> **Directive**: Wherever "input" occurs in the entries, copy the line that holds it.

> **Given records**:
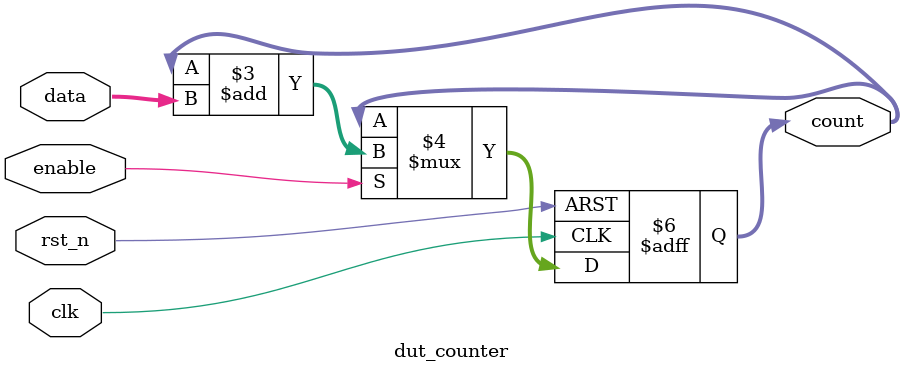
<source format=sv>
module dut_counter (
  input  logic       clk,
  input  logic       rst_n,
  input  logic       enable,
  input  logic [7:0] data,
  output logic [7:0] count
);
  always_ff @(posedge clk or negedge rst_n) begin
    if (!rst_n) begin
      count <= '0;
    end else if (enable) begin
      count <= count + data;
    end
  end
endmodule

</source>
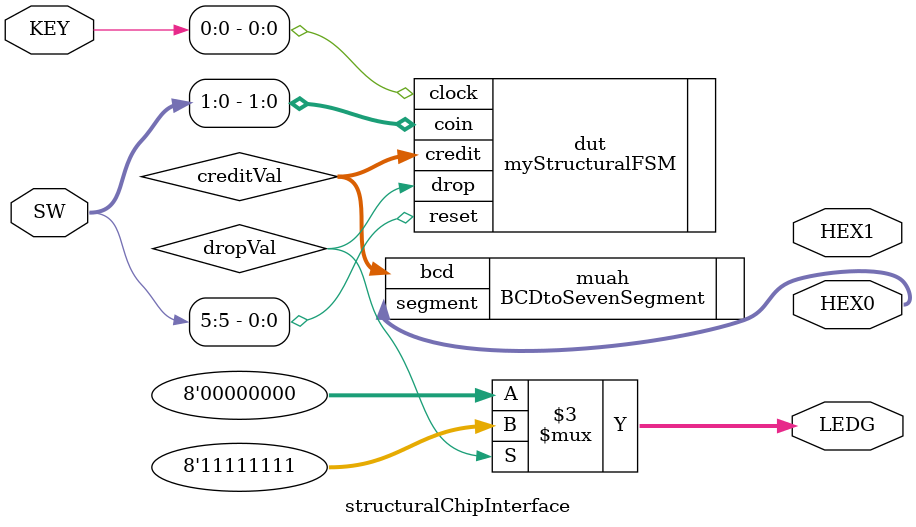
<source format=sv>
`default_nettype none

module structuralChipInterface (
  input logic [2:0] KEY,
  input logic [17:0] SW,
  output logic [6:0] HEX1, HEX0,
  output logic [7:0] LEDG);

  logic [3:0] creditVal;
  logic dropVal;

  myStructuralFSM dut(.clock(KEY[0]), .reset(SW[5]), .coin(SW[1:0]),
                    .credit(creditVal), .drop(dropVal));

  BCDtoSevenSegment muah(.bcd(creditVal), .segment(HEX0));
  
  always_comb begin
    if (dropVal)
      LEDG = 8'b11111111;
    else
      LEDG = 8'b00000000;
  end
endmodule: structuralChipInterface

</source>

> **Solution to this exercise**:
  input  logic       clk,
  input  logic       rst_n,
  input  logic       enable,
  input  logic [7:0] data,
  input logic [2:0] KEY,
  input logic [17:0] SW,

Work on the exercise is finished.